The researchers suppose that their strategies present a viable pathway for nationwide well being threat screening.
Researchers conclude that passive smartphone monitoring of strolling exercise on the inhabitants degree affords a solution to implement nationwide well being and mortality threat screening.
In response to a brand new research carried out by Bruce Schatz of the University of Illinois at Urbana-Champaign and colleagues, passive smartphone monitoring of individuals’s strolling exercise can be utilized to create population-level fashions of well being and mortality threat. The analysis, which discovered that smartphone sensors may precisely predict a person’s 5-year threat of mortality, was not too long ago printed within the journal PLOS Digital Well being.
Earlier analysis has employed bodily health assessments and self-reported stroll speeds to estimate mortality threat for particular people. These measures deal with motion high quality fairly than amount; for instance, assessing a person’s gait pace has develop into routine observe in some scientific settings. The rise of passive smartphone exercise monitoring makes population-level evaluation using comparable metrics doable.

Measuring well being with a carried smartphone, from the attribute movement of the human physique computed from a telephone sensor. Credit score: Qian Cheng (CC-BY 4.0)
Within the new research, researchers studied 100,000 contributors within the UK Biobank nationwide cohort who wore exercise screens with movement sensors for 1 week. Whereas the wrist sensor is worn otherwise than how smartphone sensors are carried, their movement sensors can each be used to extract data on strolling depth from quick bursts of strolling—a day by day dwelling model of a stroll take a look at.

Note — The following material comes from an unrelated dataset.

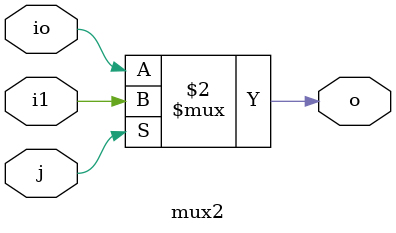
<source format=v>
module mux2(input wire io,i1,input wire j,output wire o);
assign o=(j==0)?io:i1;
endmodule

</source>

The crew was in a position to efficiently validate predictive fashions of mortality threat utilizing solely 6 minutes per day of regular strolling collected by the sensor, mixed with conventional demographic traits. Utilizing the passively collected information, researchers had been in a position to calculate the equal of gait pace. This worth was a predictor of 5-year mortality impartial of age and intercourse with an accuracy of about 70% (pooled C-index 0.72). The predictive models used only walking intensity to simulate smartphone monitors.
“Our results show passive measures with motion sensors can achieve similar accuracy to active measures of gait speed and walk pace,” the authors say. “Our scalable methods offer a feasible pathway towards national screening for health risk.”
Schatz adds, “I have spent a decade using cheap phones for clinical models of health status. These have now been tested on the largest national cohort to predict life expectancy at population scale.”
Reference: “Population analysis of mortality risk: Predictive models from passive monitors using motion sensors for 100,000 UK Biobank participants” by Haowen Zhou, Ruoqing Zhu, Anita Ung and Bruce Schatz, 20 October 2022, PLOS Digital Health.